When Calvin and I married in 2003, I was playing with writing. You know, a few paragraphs written when it fit into my schedule. I was still afraid to jump into it fulltime. So, when I married a writer, it was a bit of a shock. I mean, the man wrote EVERY day!!!
I used to say he agonized all morning over whether to put in a comma and then agonized all afternoon if he should take it back out. If we went away for the day, as soon as we got back home he'd hurry into the den, close the door and write like a fiend to make up for ignoring his writing, his passion all day. I was alone for the rest of the night and I just couldn't get it.
Then there were evenings when, in the middle of a movie or a TV show, he'd get antsy, shifting in his chair. He'd kiss my hand and say he had to go work on his story. He'd leave me alone again, and I just couldn't get the pull of the story. Why...how did it pull at him? I'll even confess to being a little jealous of the book. Did it mean more than I?
I won't even mention the times he'd jostle me out of a sound sleep to tell me he had to get up to change a paragraph. Did I understand? Not for a nano-second.
But I was a writer. Wasn't I? Shouldn't I have understood?
Then one day, Calvin said, "Time to stop with the excuses. Time to write. You're retired. Write." I listed my excuses: housework, laundry, cooking...et al. He turned me toward the tiny bedroom that held my computer. "Go. Write. Your muse awaits."

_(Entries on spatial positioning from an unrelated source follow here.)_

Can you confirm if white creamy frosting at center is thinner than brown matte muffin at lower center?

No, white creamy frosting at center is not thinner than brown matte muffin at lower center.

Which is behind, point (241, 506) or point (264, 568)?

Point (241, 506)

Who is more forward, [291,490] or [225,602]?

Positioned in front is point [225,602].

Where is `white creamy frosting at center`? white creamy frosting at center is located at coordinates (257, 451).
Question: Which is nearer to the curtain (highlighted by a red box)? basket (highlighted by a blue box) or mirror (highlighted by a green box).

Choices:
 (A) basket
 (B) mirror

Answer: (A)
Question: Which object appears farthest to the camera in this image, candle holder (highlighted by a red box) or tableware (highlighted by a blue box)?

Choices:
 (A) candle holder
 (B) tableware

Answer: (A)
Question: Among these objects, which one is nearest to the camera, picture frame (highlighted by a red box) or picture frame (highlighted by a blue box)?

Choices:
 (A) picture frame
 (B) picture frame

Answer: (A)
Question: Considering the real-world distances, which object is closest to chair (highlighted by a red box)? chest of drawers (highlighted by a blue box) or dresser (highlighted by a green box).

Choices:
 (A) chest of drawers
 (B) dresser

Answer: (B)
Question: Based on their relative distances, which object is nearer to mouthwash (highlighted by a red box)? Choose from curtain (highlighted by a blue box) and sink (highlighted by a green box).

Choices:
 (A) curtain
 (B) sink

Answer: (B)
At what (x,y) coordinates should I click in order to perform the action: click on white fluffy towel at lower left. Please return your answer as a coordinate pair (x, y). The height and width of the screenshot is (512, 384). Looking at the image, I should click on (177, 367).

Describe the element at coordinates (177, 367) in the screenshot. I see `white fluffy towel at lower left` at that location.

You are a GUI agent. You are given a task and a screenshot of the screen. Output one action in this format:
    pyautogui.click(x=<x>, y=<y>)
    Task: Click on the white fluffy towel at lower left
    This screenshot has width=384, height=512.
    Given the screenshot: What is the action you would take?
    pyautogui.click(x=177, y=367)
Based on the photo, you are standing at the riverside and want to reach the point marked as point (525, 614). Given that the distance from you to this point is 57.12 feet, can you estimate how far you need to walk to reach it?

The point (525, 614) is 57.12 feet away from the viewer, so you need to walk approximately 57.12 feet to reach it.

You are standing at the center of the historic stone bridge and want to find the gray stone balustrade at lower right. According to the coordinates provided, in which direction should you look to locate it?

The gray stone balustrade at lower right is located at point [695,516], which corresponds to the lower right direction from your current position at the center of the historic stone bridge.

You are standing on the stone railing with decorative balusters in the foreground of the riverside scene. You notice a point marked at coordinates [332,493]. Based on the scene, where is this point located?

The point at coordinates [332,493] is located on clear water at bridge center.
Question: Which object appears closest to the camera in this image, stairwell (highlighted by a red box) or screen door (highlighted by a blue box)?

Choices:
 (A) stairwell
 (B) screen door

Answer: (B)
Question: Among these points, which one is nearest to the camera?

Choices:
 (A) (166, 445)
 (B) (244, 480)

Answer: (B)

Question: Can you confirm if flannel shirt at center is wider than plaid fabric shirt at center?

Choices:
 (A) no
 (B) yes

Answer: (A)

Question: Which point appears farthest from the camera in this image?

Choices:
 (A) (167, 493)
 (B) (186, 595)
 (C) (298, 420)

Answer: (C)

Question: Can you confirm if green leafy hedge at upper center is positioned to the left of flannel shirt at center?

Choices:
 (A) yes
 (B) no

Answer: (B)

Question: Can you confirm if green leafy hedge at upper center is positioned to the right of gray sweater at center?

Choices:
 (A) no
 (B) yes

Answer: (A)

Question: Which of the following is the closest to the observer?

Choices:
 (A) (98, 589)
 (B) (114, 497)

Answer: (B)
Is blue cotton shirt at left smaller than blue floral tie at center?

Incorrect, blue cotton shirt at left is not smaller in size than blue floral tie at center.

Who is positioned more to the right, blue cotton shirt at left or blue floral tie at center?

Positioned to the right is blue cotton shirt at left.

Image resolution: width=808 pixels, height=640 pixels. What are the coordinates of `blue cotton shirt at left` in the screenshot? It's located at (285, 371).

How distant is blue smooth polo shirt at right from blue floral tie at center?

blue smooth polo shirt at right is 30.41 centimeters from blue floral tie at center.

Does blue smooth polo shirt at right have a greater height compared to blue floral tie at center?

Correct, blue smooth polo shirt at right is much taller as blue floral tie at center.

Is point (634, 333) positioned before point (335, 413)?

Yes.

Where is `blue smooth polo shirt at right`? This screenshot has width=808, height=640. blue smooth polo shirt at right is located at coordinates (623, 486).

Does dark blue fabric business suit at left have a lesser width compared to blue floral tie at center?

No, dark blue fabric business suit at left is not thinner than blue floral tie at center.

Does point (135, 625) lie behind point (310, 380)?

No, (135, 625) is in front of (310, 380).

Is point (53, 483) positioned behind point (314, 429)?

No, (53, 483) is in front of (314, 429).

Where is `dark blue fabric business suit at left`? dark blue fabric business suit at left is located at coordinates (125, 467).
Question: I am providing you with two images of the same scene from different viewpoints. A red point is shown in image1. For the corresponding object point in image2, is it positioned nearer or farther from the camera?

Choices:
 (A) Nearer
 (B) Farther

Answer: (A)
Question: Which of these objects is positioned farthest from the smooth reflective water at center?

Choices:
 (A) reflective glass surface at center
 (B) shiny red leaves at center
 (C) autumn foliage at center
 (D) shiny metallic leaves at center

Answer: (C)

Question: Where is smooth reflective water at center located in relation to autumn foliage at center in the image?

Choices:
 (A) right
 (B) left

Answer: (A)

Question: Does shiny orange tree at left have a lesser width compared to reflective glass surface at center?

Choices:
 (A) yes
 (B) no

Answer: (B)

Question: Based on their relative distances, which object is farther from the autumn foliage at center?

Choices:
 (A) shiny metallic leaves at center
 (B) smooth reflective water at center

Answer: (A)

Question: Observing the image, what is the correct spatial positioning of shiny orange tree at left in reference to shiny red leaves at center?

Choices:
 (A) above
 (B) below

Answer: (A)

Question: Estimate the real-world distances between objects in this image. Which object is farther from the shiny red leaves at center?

Calvin did that for me. He made me face my muse. Now finally, as the release date approaches for my own book, I get his devotion to his craft.
I understand all the hours he devoted to the phantom lady. All those hours he mentally retreated to Paris, the setting for his book. I'd watch him pour over street maps of the City of Light to make sure he had the streets correct. He spent hours online making sure the cafes he remembered from his time there in '68-69 still had the same names, especially the cafes where he wrote every day.
Thanks to Calvin, heart of my heart, I get it.